> **EXERCISE GOAL**
Each record that follows should be repeated exactly, with no pictures carried over.

(Records from a collection)
========================================================================
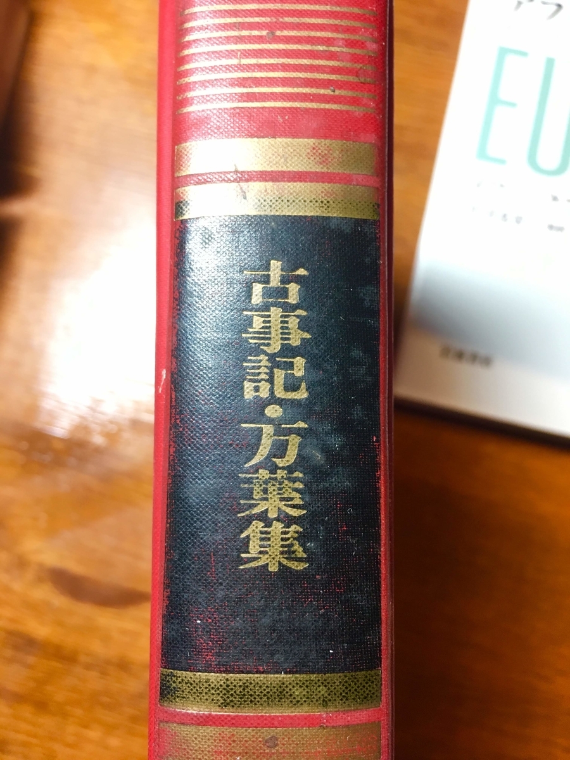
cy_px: 380
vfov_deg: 61.7
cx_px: 285
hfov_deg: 48.2
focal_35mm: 29
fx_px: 637
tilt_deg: -83.5
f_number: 2.2
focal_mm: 4.15
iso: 100
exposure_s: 1/30
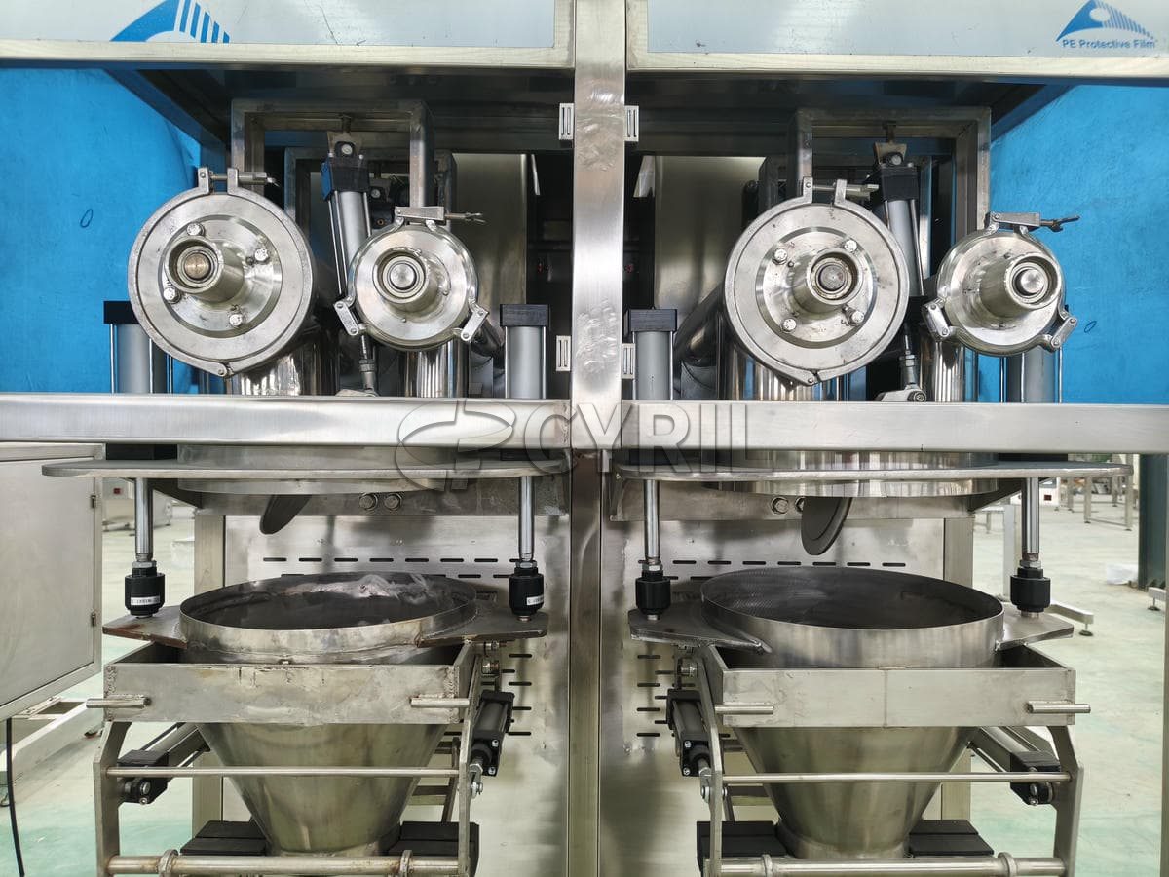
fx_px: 777
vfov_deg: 58.9
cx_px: 584
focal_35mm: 23
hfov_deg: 73.9
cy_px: 438
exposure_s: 1/80.1
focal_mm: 5.56
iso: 125
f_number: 1.88
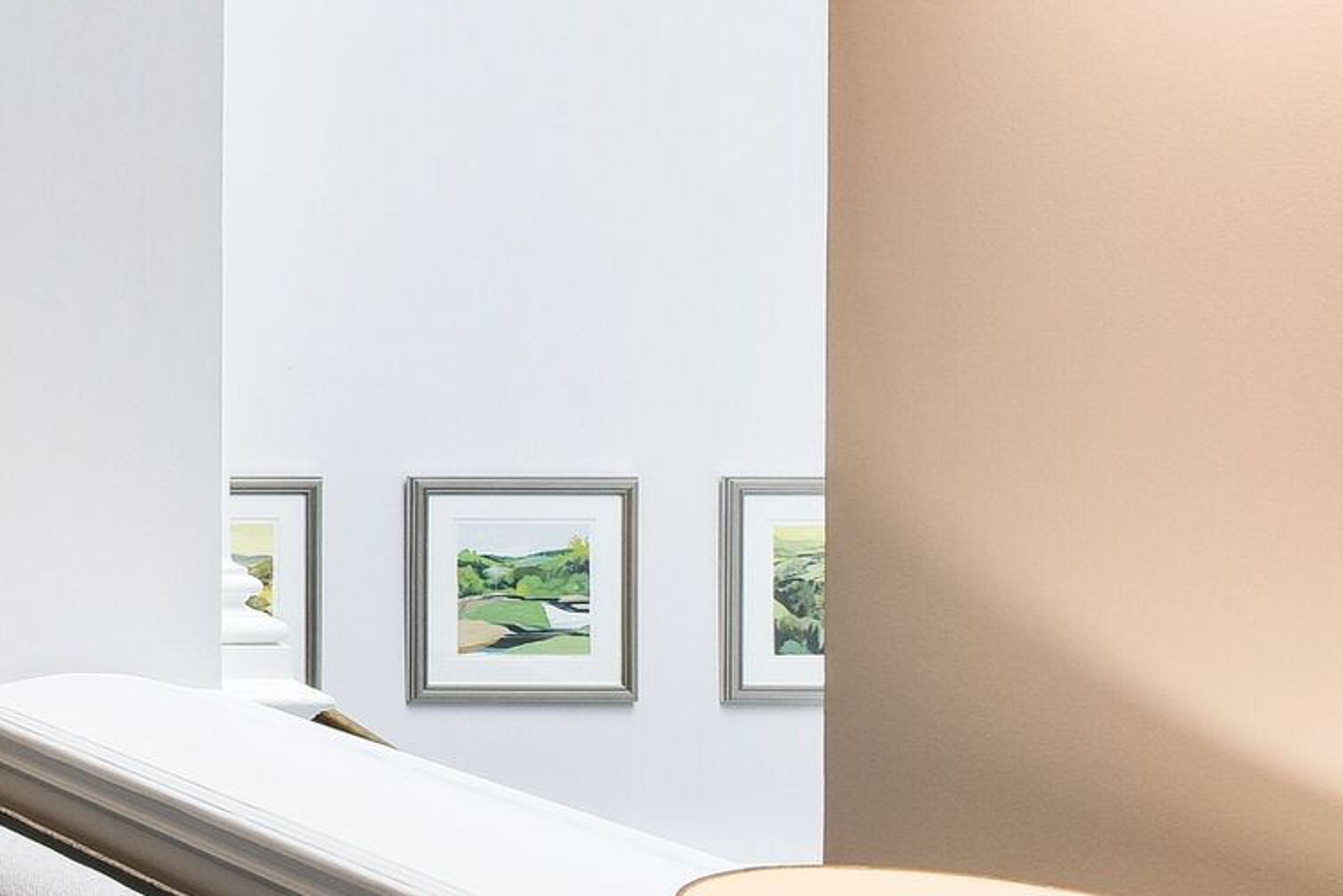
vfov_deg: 20.6
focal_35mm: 65
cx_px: -1386
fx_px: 2425
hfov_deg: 18.6
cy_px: 157
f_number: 11
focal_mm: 14
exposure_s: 1/4
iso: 200
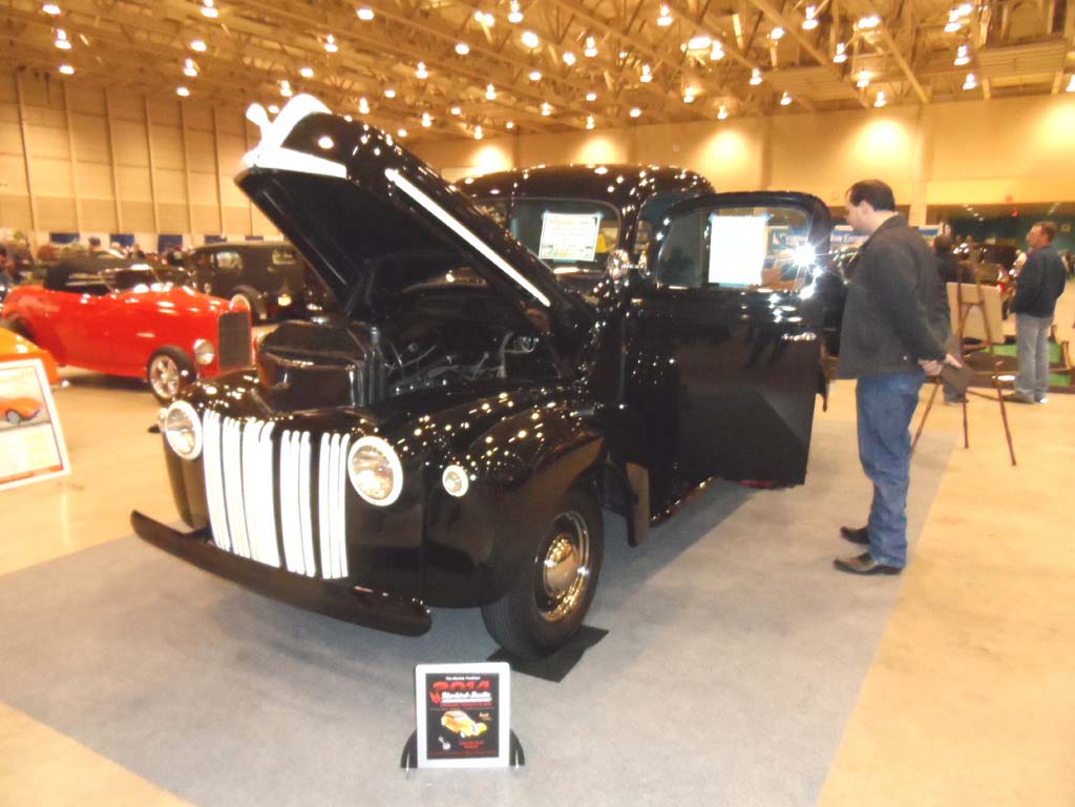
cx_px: 538
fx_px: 745
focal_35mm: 24
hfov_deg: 71.6
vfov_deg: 56.8
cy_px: 404
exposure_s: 1/30
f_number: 3.2
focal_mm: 4
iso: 640
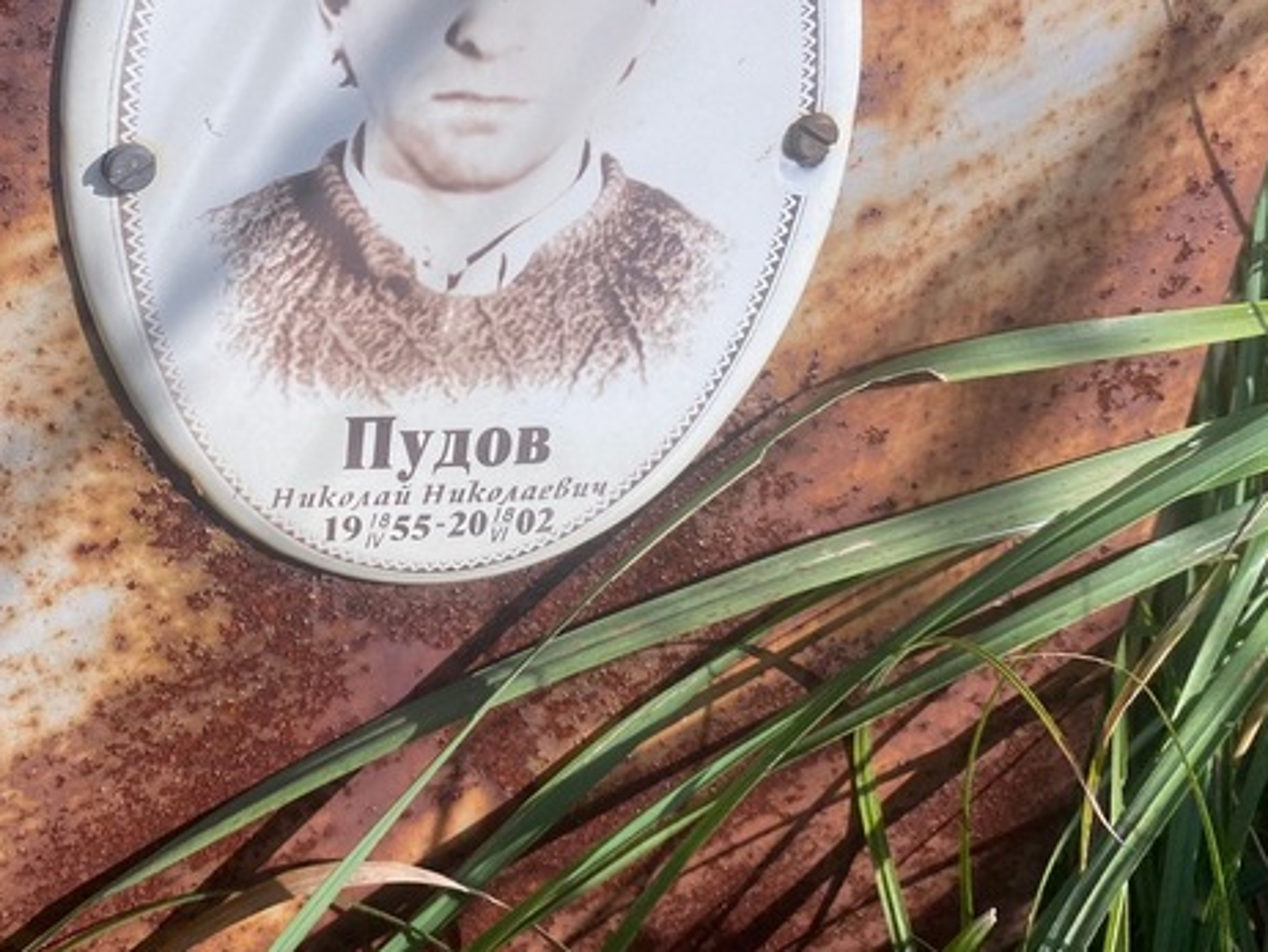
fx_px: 1649
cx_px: 387
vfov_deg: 31.6
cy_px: 241
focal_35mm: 45
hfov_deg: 41.3
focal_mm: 4.25
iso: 32
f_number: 1.8
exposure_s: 1/1927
========================================================================
> **EXERCISE ANSWER**
cy_px: 380
vfov_deg: 61.7
cx_px: 285
hfov_deg: 48.2
focal_35mm: 29
fx_px: 637
tilt_deg: -83.5
f_number: 2.2
focal_mm: 4.15
iso: 100
exposure_s: 1/30
fx_px: 777
vfov_deg: 58.9
cx_px: 584
focal_35mm: 23
hfov_deg: 73.9
cy_px: 438
exposure_s: 1/80.1
focal_mm: 5.56
iso: 125
f_number: 1.88
vfov_deg: 20.6
focal_35mm: 65
cx_px: -1386
fx_px: 2425
hfov_deg: 18.6
cy_px: 157
f_number: 11
focal_mm: 14
exposure_s: 1/4
iso: 200
cx_px: 538
fx_px: 745
focal_35mm: 24
hfov_deg: 71.6
vfov_deg: 56.8
cy_px: 404
exposure_s: 1/30
f_number: 3.2
focal_mm: 4
iso: 640
fx_px: 1649
cx_px: 387
vfov_deg: 31.6
cy_px: 241
focal_35mm: 45
hfov_deg: 41.3
focal_mm: 4.25
iso: 32
f_number: 1.8
exposure_s: 1/1927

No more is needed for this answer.